EXERCISE MATERIAL:
----------------

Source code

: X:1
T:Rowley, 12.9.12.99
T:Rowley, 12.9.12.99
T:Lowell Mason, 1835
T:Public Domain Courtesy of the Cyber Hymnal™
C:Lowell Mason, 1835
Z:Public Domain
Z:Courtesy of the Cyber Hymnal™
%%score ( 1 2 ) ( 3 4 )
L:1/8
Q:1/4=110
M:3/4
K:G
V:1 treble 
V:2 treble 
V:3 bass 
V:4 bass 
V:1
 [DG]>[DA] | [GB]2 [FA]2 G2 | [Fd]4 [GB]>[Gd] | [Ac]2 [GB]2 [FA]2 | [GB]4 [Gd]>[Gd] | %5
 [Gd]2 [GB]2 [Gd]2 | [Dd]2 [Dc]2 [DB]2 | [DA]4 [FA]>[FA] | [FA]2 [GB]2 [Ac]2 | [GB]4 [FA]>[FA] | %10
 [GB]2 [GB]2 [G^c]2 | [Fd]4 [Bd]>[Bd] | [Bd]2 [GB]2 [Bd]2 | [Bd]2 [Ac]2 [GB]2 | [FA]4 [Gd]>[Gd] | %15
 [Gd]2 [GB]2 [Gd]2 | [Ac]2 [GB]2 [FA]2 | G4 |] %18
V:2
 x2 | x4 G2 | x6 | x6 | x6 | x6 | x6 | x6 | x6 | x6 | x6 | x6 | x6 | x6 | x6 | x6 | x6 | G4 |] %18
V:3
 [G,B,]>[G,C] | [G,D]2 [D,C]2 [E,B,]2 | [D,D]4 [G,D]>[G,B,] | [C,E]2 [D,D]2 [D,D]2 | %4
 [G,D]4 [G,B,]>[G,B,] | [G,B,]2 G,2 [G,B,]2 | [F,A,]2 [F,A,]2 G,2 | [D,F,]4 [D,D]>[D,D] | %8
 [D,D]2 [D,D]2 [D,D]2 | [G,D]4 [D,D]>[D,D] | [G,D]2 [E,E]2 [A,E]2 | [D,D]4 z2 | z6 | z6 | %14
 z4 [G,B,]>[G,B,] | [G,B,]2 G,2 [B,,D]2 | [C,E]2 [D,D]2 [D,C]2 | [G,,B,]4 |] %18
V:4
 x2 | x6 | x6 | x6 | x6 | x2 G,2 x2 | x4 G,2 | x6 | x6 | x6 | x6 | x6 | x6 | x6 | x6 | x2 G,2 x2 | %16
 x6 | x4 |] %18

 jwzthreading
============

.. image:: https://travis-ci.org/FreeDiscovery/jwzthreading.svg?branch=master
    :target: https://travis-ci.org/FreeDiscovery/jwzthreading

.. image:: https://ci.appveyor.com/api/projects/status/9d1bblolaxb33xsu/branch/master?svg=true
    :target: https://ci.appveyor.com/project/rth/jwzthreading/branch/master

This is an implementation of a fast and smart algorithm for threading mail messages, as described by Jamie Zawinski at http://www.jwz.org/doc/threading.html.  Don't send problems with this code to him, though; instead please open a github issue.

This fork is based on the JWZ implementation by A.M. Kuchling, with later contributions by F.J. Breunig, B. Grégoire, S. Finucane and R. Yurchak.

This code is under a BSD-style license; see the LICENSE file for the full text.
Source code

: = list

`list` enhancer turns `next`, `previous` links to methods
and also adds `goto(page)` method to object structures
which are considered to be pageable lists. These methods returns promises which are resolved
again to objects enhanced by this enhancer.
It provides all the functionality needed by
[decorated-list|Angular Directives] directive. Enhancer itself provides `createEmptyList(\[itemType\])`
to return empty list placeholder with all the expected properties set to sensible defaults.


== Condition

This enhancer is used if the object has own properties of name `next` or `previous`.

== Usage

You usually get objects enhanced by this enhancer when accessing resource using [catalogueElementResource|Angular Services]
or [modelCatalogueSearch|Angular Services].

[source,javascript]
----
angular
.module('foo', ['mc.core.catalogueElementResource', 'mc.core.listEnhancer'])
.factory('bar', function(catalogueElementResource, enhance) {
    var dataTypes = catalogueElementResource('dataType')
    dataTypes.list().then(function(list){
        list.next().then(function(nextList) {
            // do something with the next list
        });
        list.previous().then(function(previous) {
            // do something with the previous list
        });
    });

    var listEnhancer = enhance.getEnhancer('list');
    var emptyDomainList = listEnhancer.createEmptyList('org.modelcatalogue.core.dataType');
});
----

----------------

PROBLEM DETAILS:
Every line from the start of the listing through the line with "[G,B,]>[G,C] | [G,D]2" should be reproduced exactly, and no other line.

YOUR SOLUTION:
Source code

: X:1
T:Rowley, 12.9.12.99
T:Rowley, 12.9.12.99
T:Lowell Mason, 1835
T:Public Domain Courtesy of the Cyber Hymnal™
C:Lowell Mason, 1835
Z:Public Domain
Z:Courtesy of the Cyber Hymnal™
%%score ( 1 2 ) ( 3 4 )
L:1/8
Q:1/4=110
M:3/4
K:G
V:1 treble 
V:2 treble 
V:3 bass 
V:4 bass 
V:1
 [DG]>[DA] | [GB]2 [FA]2 G2 | [Fd]4 [GB]>[Gd] | [Ac]2 [GB]2 [FA]2 | [GB]4 [Gd]>[Gd] | %5
 [Gd]2 [GB]2 [Gd]2 | [Dd]2 [Dc]2 [DB]2 | [DA]4 [FA]>[FA] | [FA]2 [GB]2 [Ac]2 | [GB]4 [FA]>[FA] | %10
 [GB]2 [GB]2 [G^c]2 | [Fd]4 [Bd]>[Bd] | [Bd]2 [GB]2 [Bd]2 | [Bd]2 [Ac]2 [GB]2 | [FA]4 [Gd]>[Gd] | %15
 [Gd]2 [GB]2 [Gd]2 | [Ac]2 [GB]2 [FA]2 | G4 |] %18
V:2
 x2 | x4 G2 | x6 | x6 | x6 | x6 | x6 | x6 | x6 | x6 | x6 | x6 | x6 | x6 | x6 | x6 | x6 | G4 |] %18
V:3
 [G,B,]>[G,C] | [G,D]2 [D,C]2 [E,B,]2 | [D,D]4 [G,D]>[G,B,] | [C,E]2 [D,D]2 [D,D]2 | %4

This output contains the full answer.